Amongst other things Paul Michael works with, how streetlights affect insects and birds, and he says that the research shows that the animals are stressed by streetlights, so that they disappear from the cities and urban green areas. There has been no knowledge about this before, but it can be solved by designing the wavelengths in the light differently so that they still provide good lighting allowing us to see, but without stressing the animals.
Paul Michael explains that it is not only in the interests of the animals that problems like this are solved. The darkness hormone melatonin is essential for a large number of nocturnal animals to find food, but it is also absolutely essential for animals and humans alike to sleep. This hormone is suppressed by certain types of light. If you use that light at night, you ruin the good life not only for animals but also for people.
The greatest achievement
According to himself, Paul Michael's biggest research achievement is light-assisted antibiotics. Special light can make antibiotics more effective, and in this way, you can reduce the amount of antibiotics needed.

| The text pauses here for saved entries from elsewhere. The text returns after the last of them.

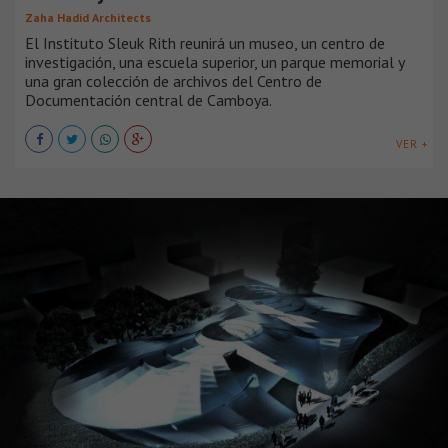
Zaha Hadid Architects
El Instituto Sleuk Rith reunirá un museo, un centro de
investigación, una escuela superior, un parque memorial y
una gran colección de archivos del Centro de
Documentación central de Camboya.
VER +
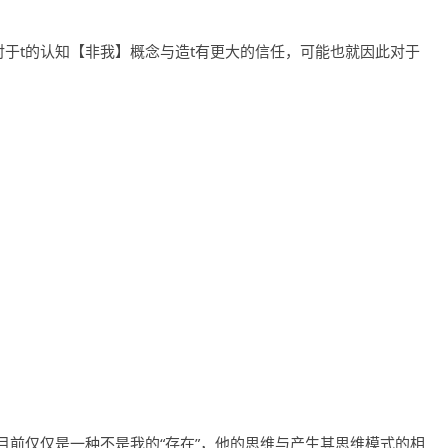
对于t的认知【非我】概念与造t有更大的信任，可能也就因此对于
目前仅仅是一种不是我的“存在”，他的思维与产生其思维模式的相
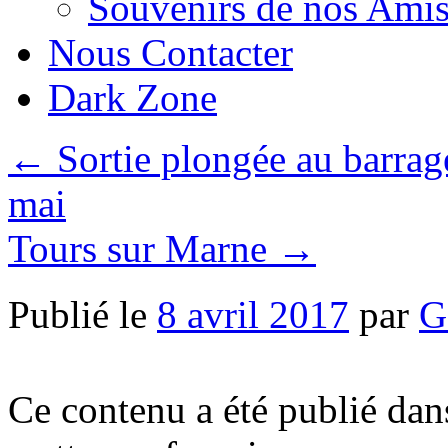
Souvenirs de nos Amis
Nous Contacter
Dark Zone
←
Sortie plongée au barrag
mai
Tours sur Marne
→
Publié le
8 avril 2017
par
G
Ce contenu a été publié da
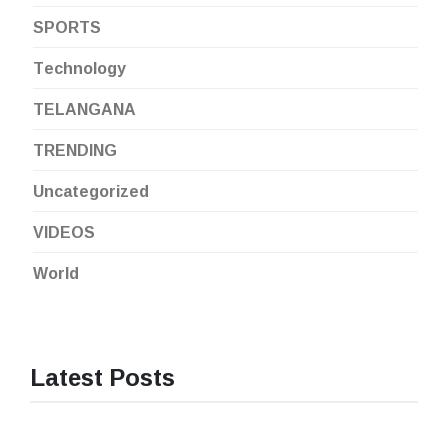
SPORTS
Technology
TELANGANA
TRENDING
Uncategorized
VIDEOS
World
Latest Posts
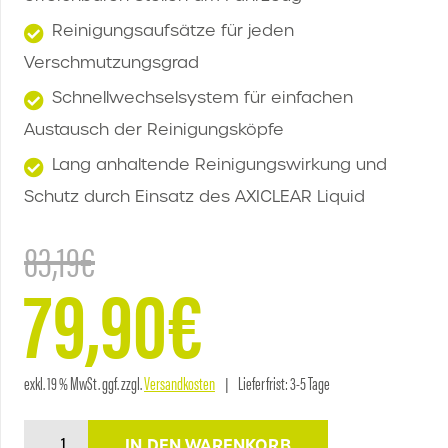
Reinigungsaufsätze für jeden
Verschmutzungsgrad
Schnellwechselsystem für einfachen
Austausch der Reinigungsköpfe
Lang anhaltende Reinigungswirkung und
Schutz durch Einsatz des AXICLEAR Liquid
83,19
€
79,90
€
Ursprünglicher
Aktueller
Preis
exkl. 19 % MwSt.
ggf. zzgl.
Versandkosten
Lieferfrist:
3-5 Tage
Axion
IN DEN WARENKORB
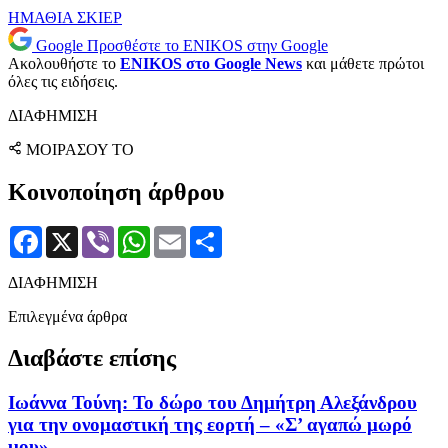
ΗΜΑΘΙΑ
ΣΚΙΕΡ
Google
Προσθέστε το ENIKOS στην Google
Ακολουθήστε το
ENIKOS στο Google News
και μάθετε πρώτοι
όλες τις ειδήσεις.
ΔΙΑΦΗΜΙΣΗ
ΜΟΙΡΑΣΟΥ ΤΟ
Κοινοποίηση άρθρου
Facebook
X
Viber
WhatsApp
Email
Μοιραστείτε
ΔΙΑΦΗΜΙΣΗ
Επιλεγμένα άρθρα
Διαβάστε επίσης
Ιωάννα Τούνη: Το δώρο του Δημήτρη Αλεξάνδρου
για την ονομαστική της εορτή – «Σ’ αγαπώ μωρό
μου»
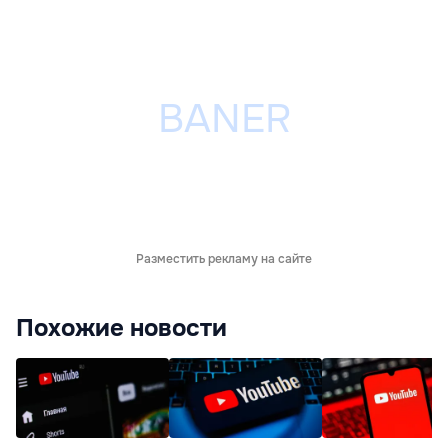
Разместить рекламу на сайте
Похожие новости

Reducing the amount of antibiotics will mean that we get much less resistance. The professor says that we have been talking about COVID for many years now, but that the next big health problem for the world is going to be antibiotic resistance. Because the day antibiotics no longer work, there will be a long list of simple diseases that we cannot treat.
Light, on the other hand, is something that is not harmful if you know in which doses and wavelengths to use it.
The journey towards light-assisted antibiotics started on Paul Michael's patio in Hillerød, where he sat outside and saw that there were algae in the shade, but outside the shade the sun's rays had removed the algae. And then he thought: "You can do that with bacteria". With nature as a direct source of inspiration, he believed that there must be wavelengths in this light that could help reduce the amount of bacteria, in the same way as antibiotics.
Despite the fact that many believed the project would never succeed, the professor was convinced that it would if he set aside the time and was systematic.
It is not the first time that light has been used in medical treatment. Paul Michael refers to how Finsen won a Nobel Prize for treating skin tuberculosis with sunlight, but adds that Finsen had poor options then, and that today we have fantastic options. We have been given LED technology so that we can design light ourselves, and Paul Michael describes it as both a huge task and an opportunity to use the technology in a good way.
The future
Paul Michael believes that in many cases we use technology in an uncritical way, and that we need to reflect more on what the good effects and the bad effects are of new technologies - like with antibiotics, which was fantastic in the beginning, but if you use too much of it, there will be some very serious consequences.
The professor puts it simply: "To achieve the healthy life, you have to be reflective and critical".
He believes that we are now beginning to understand how light affects people. And if you ask him here on his 40th jubilee, where research into light sources will be 40 years from now, he replies that we will have developed a completely new understanding of how we should use light to solve a wide range of health-related problems, such as diabetes, cardiovascular disease, cancer, Parkinson’s, and Alzheimer's. For these serious diseases, light will play an absolutely decisive role, but Paul Michael believes that it requires us not only to just consider our own skills, but to combine them with knowledge from other specialist groups. He imagines that there will be much more interdisciplinary collaboration in the future, as this is the key to good research.